Stored dataset items:
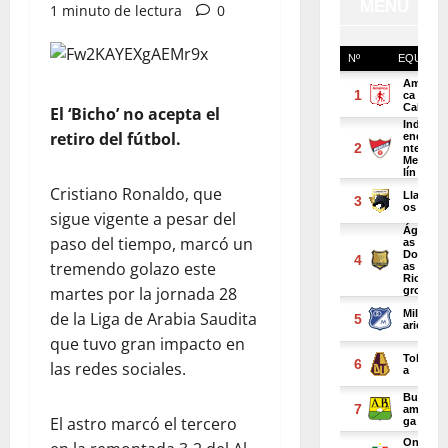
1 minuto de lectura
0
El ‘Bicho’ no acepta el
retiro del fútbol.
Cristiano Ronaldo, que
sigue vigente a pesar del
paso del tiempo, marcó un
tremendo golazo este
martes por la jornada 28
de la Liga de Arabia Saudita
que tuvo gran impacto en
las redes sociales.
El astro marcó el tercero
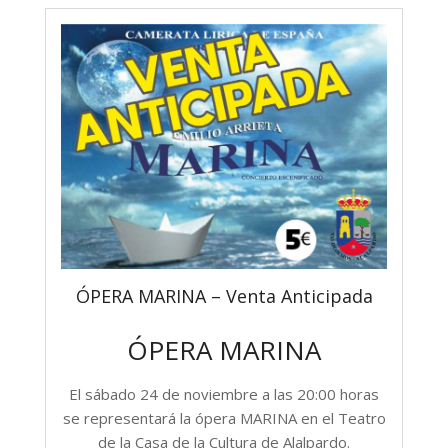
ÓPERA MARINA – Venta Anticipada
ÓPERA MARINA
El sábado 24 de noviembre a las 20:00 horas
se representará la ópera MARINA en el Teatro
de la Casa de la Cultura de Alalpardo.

---

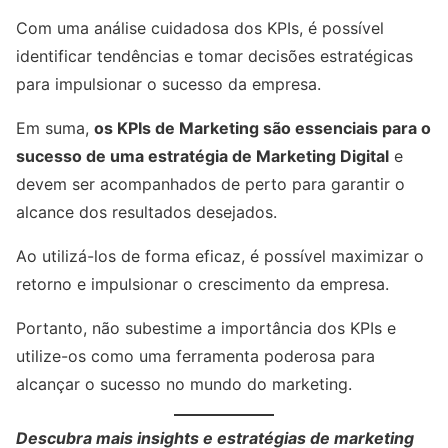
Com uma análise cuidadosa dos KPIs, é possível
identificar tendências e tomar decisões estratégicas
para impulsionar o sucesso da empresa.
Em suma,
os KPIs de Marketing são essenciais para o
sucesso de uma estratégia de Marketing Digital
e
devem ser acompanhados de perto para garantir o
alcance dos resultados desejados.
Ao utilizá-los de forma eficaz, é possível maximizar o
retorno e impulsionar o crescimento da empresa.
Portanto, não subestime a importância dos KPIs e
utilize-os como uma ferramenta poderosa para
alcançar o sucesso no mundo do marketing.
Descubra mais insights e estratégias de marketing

## Task to complete
The lines above that hold the string "sucesso" are to be located and copied.

## Answer space
para impulsionar o sucesso da empresa.
sucesso de uma estratégia de Marketing Digital
alcançar o sucesso no mundo do marketing.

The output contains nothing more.